Become a foster parent and make a difference in a child's life.

We have the information you need on how to become a foster parent.

A photo of nature.

Not sure where to start?

Click to learn more about becoming a foster family in Alaska.


Becoming a foster parent begins with becoming licensed by the State of Alaska which establishes that you meet required safety standards and have gone through basic training. Follow the steps below to begin your journey.

Steps to Becoming a Foster Parent


Go to Orientation

Begin your journey by going to orientation. View our 2024 Statewide Orientation Schedule to see when the next session is happening. Or check out our online orientation program. Are you a relative caregiver? We have an orientation just for you! Relative Caregiver Orientation Schedule.


Fill Out an Application.

Request an application packet at orientation (or access it ONLINE from the State website), fill it out, and return it to the the State of Alaska Office of Children's Services office in your region. The application asks for basic information about yourself and the people in your household. The application also asks for five personal references and permission to complete a background check on all persons over 16 years of age in your household.


Fingerprinting and Background Checks

When the application is submitted, you'll be assigned a licensing worker who will process the paperwork and complete the background checks. If your family is "cleared" for licensing, your licensing worker will schedule a home visit.


Home Visit

The OCS Licensing worker will visit your home and look for basic safety standards and where the child will be living and sleeping.

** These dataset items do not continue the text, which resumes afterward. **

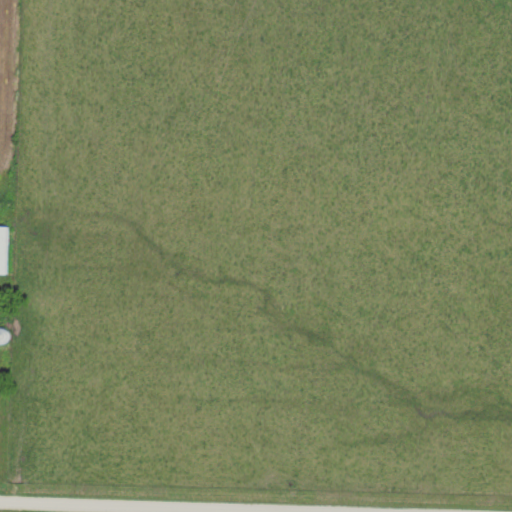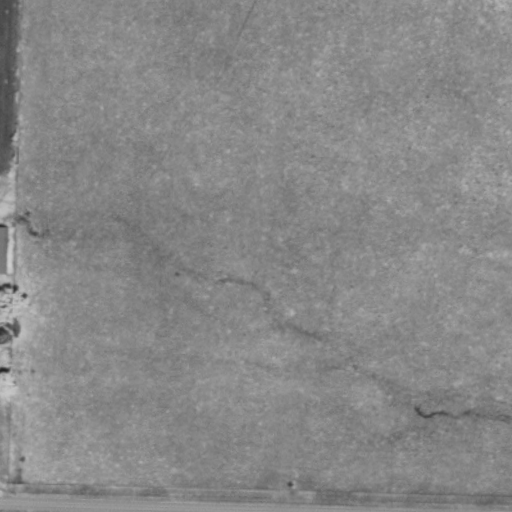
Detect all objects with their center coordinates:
building: (4, 251)
building: (4, 336)
road: (172, 506)
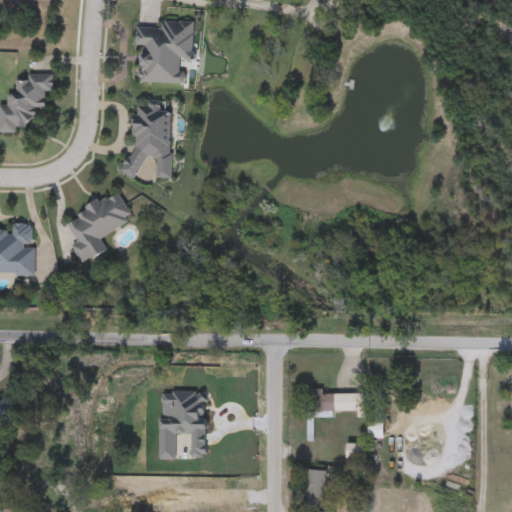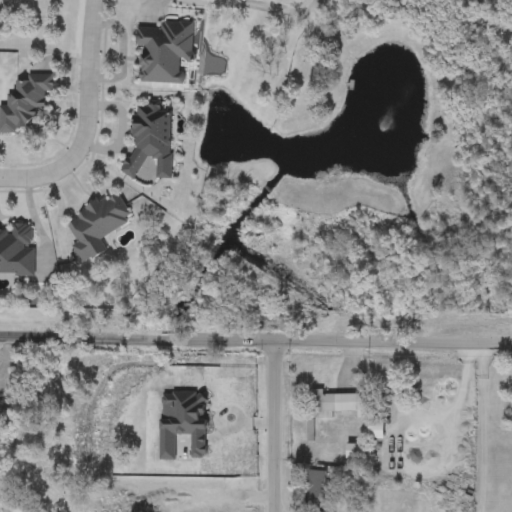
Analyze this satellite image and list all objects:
road: (264, 5)
building: (164, 53)
building: (165, 54)
road: (92, 84)
building: (26, 102)
building: (26, 103)
building: (152, 138)
building: (152, 138)
road: (38, 176)
building: (98, 226)
building: (98, 227)
building: (17, 250)
building: (17, 250)
road: (255, 339)
building: (330, 402)
building: (330, 403)
building: (511, 406)
building: (511, 406)
building: (7, 412)
building: (7, 412)
road: (277, 425)
road: (433, 468)
building: (316, 490)
building: (316, 490)
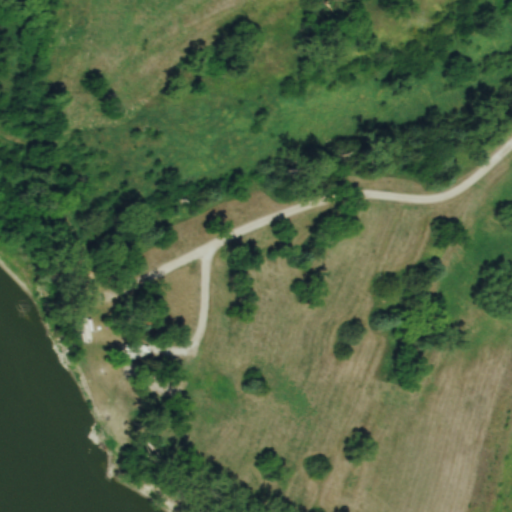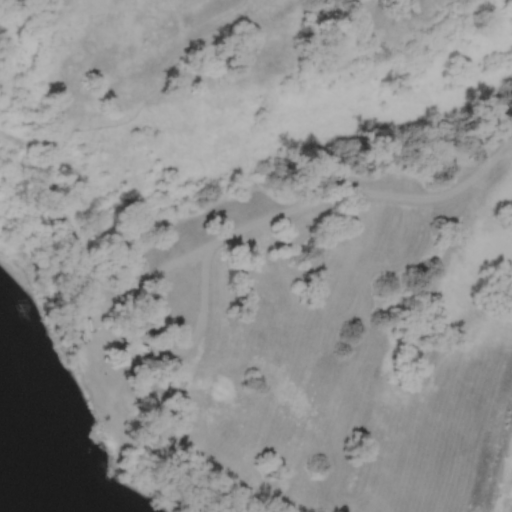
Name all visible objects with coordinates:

Core Training for Resource Families

All licensed foster parent should attend Core Training for Resource Families. This class meets the training requirement for the first licensing year. There are many Core Training options available including onsite, web based, self-study, telephonic and Core specifically for relative caregivers.

Frequently Asked Questions

When the State of Alaska investigates an allegation of maltreatment and a child is found to be unsafe within their family of origin and other relatives and friends (kin) are not immediately available, the State assumes custody of the child and places the child into foster care. Foster families provide temporary care for children while birth families work through a case plan in order to regain custody.

Foster families provide temporary care for children in State custody. These children usually return home or eventually go to live with relatives. Foster families have limited rights and responsibilities for the children in their care because the goal is to reunify a child with their birth family.

Adoption is a lifelong legal and emotional relationship with a child where adoptive parents assume all the legal rights and responsibilities that a birth parent would have. If reunification does not work for a child, a foster family may be asked if they would be willing to adopt a child.

In most cases, yes. Because reunification is the initial goal for a child, visits between parents and children are an essential part of the efforts to reunite families. The child's caseworker has the primary responsibility for planning visits and arranging supervision, if required. The caseworker will talk with you and the child's parents to work out the time and location of the visits.

No. You can rent or own an apartment, single-family house or condominium.

Yes, you would need to get permission from the base commander; your licensing worker will give you the information you need.

No. A foster child can share a room with your children or other foster children. The child should generally have a bed of their own except young children of the same sex (up to 9 years) can share a double bed.

Yes. In Alaska, single people can foster or adopt from the foster care system. Same gender couples can also be foster parents or adopt. Foster care and adoption by single parents as well as same gender couples is permissible and supported.

This will depend on your circumstances, but the process can take anywhere from two to six months depending on fingerprinting, background checks and training requirements.

Yes, there is training provided free of cost. Core Training for Resource Families is the initial training for newly licensed foster parents. This is available through the Alaska Center for Resource Families in classroom, self-study, and web based versions. Contact your local ACRF office or call 1-800-478-7307 to find out how to enroll in Core training.

A child in OCS custody either needs to be placed with a relative or in a licensed facility. Relative placements don’t have to be licensed, but only licensed foster homes are eligible to receive the foster care payment. Relative placements do need to pass some basic background and reference checks. Relative placements are encouraged to apply for Alaska Temporary Assistance through the Division of Public Assistance to help with expenses if they choose not to be licensed or if they are unable to be licensed.

Yes. For working parents, appropriate child care arrangements must be made by the foster parents. OCS will take care of the cost of a licensed child care provider up to a certain limit, talk to the child’s caseworker for more information.

Yes. Proof of the animal’s health may be requested. Please discuss all pets with your licensing workers and social workers.

Foster care reimbursement is available to help with the daily costs of caring for children including help to pay for food, clothing, school expenses, toys, allowances, and recreation. This pre-determined amount is paid to families at the end of the month of providing care as a reimbursement. You should be able to handle the rest of the family's expenses from your own source of income. The foster care reimbursement is not considered an income and is not taxable.